VFA produced by the intestinal microbiota are commonly divided into straight-chain fatty acids and BCFA. Straight-chain fatty acids such as acetic, propionic and butyric acids are produced from carbohydrate fermentation, while BCFA such as isobutyric and isovaleric acids are produced by fermentation of proteins(28, 29). In addition, fermentation of protein in the large intestine normally becomes more evident as carbohydrate availability becomes a limiting factor for microbial fermentation(30). Collectively, this could explain the decline in BCFA in the caecum and colon with increasing levels of dietary inulin, as the preferential metabolism of inulin by carbohydrate-fermenting bacteria may have lessened the activity of the proteolytic bacteria. In agreement, Jensen et al. (18) showed that the production of protein metabolites from microbial fermentation may be reduced by inclusion of NSP.

In addition to BCFA, protein fermentation may be accompanied by an increased production of NH3, indole, phenols, amines and S-containing compounds(31). In the present study, N-NH3 was measured as a marker of protein fermentation in the large intestine, which nonetheless was unaltered by dietary inulin levels.

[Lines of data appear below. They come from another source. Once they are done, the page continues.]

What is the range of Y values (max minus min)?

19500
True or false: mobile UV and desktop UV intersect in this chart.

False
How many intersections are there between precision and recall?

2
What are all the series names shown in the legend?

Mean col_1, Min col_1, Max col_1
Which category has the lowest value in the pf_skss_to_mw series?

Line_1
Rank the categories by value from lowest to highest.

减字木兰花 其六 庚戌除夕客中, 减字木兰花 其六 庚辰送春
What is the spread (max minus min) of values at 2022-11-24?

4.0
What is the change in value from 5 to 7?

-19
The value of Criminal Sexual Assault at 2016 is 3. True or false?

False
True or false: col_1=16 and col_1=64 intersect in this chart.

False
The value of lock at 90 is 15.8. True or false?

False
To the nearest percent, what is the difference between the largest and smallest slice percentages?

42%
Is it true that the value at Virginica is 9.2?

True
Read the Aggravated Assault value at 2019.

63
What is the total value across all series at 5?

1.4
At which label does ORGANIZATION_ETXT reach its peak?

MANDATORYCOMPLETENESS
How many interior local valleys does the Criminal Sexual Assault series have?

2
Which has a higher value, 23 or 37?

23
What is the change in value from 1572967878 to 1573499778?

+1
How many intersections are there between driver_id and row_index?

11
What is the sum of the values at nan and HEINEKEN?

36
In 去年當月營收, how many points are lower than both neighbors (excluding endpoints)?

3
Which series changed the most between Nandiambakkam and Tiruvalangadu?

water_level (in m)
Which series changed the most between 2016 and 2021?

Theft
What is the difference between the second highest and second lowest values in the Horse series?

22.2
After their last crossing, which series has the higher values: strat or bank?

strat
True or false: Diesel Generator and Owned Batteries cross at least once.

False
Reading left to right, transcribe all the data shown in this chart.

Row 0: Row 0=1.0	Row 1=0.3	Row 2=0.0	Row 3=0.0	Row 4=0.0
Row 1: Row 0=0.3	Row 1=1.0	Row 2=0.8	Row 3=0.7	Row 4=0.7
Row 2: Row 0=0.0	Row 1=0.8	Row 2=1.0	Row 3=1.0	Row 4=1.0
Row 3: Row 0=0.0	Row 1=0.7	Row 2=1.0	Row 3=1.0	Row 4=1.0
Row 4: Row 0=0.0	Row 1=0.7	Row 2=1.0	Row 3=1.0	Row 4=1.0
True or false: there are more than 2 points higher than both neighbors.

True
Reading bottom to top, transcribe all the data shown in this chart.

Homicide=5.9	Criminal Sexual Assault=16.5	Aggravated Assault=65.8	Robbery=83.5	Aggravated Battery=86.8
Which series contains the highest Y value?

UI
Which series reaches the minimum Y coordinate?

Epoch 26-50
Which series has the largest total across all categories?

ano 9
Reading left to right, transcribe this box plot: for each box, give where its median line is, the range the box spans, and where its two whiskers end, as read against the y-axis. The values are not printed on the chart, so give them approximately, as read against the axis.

This lack of increased luminal N-NH3 concentrations in the large intestine could be a result of N assimilation by bacteria and/or growth of the caecal and colonic biomass possibly coupled with acidification of the large-intestinal contents, resulting in the conversion of ammonia to the less diffusible NH4+ ion(32).

Collectively, the data from the present study suggest that dietary supplementation with inulin probably influenced bacterial populations in the gut, resulting in the observed changes in VFA levels and proportions. These changes may have affected the pathogenesis of SD, for example by inhibiting colonisation by the spirochaete. Different dietary effects on the expression of SD are most probably linked to diet-related changes in the intestinal microbiota(33). Such changes could either inhibit the colonisation of B. hyodysenteriae directly or inhibit any of the synergistic bacteria that have been reported to facilitate colonisation with B. hyodysenteriae (34).


The present study demonstrated that pigs fed 80 g/kg inulin, but not lower concentrations, have a reduced risk of developing clinical SD after experimental challenge with B. hyodysenteriae. These results confirm previous findings by our group(7). In addition, the present study underlines that these relative high and expensive dietary inclusion levels are necessary to induce changes in large-intestinal fermentation characteristics. Diets supplemented with 80 g/kg inulin may protect pigs against developing SD by modifying the microbiota in the gastrointestinal tract.


The present study was supported by the Australian Cooperative Research Centre for an Internationally Competitive Pork Industry, Roseworthy, South Australia. The authors acknowledge Dr Jan Dahl for his advice concerning the statistical analysis. Each author fully contributed to the design, experiment and interpretation of the results in the manuscript. The authors have no conflict of interest to report.